↓↓↓

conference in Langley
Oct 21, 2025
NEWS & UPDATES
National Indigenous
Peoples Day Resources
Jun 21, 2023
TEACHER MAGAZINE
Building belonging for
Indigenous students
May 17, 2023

↑↑↑
↓↓↓

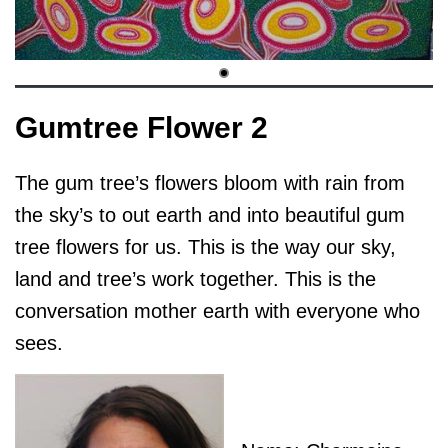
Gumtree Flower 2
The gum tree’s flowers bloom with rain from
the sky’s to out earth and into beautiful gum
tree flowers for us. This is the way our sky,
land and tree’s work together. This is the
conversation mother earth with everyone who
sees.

↑↑↑
↓↓↓

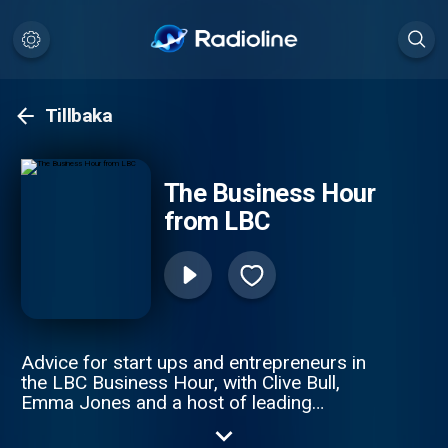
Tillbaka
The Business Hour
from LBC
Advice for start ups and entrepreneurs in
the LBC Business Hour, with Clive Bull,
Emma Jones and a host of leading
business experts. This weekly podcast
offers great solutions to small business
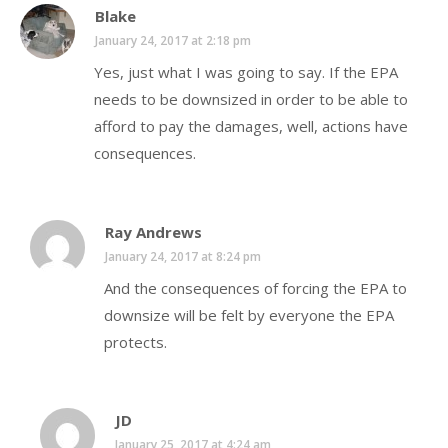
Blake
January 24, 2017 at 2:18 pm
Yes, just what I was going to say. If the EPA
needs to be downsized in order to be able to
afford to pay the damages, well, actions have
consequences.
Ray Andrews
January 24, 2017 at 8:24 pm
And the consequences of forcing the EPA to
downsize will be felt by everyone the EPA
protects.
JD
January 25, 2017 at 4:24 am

↑↑↑

> _What you need to do_: Which lines in the records above contain the word "earth"? Copy each of those lines in full.

> _Response area_:
the sky’s to out earth and into beautiful gum
conversation mother earth with everyone who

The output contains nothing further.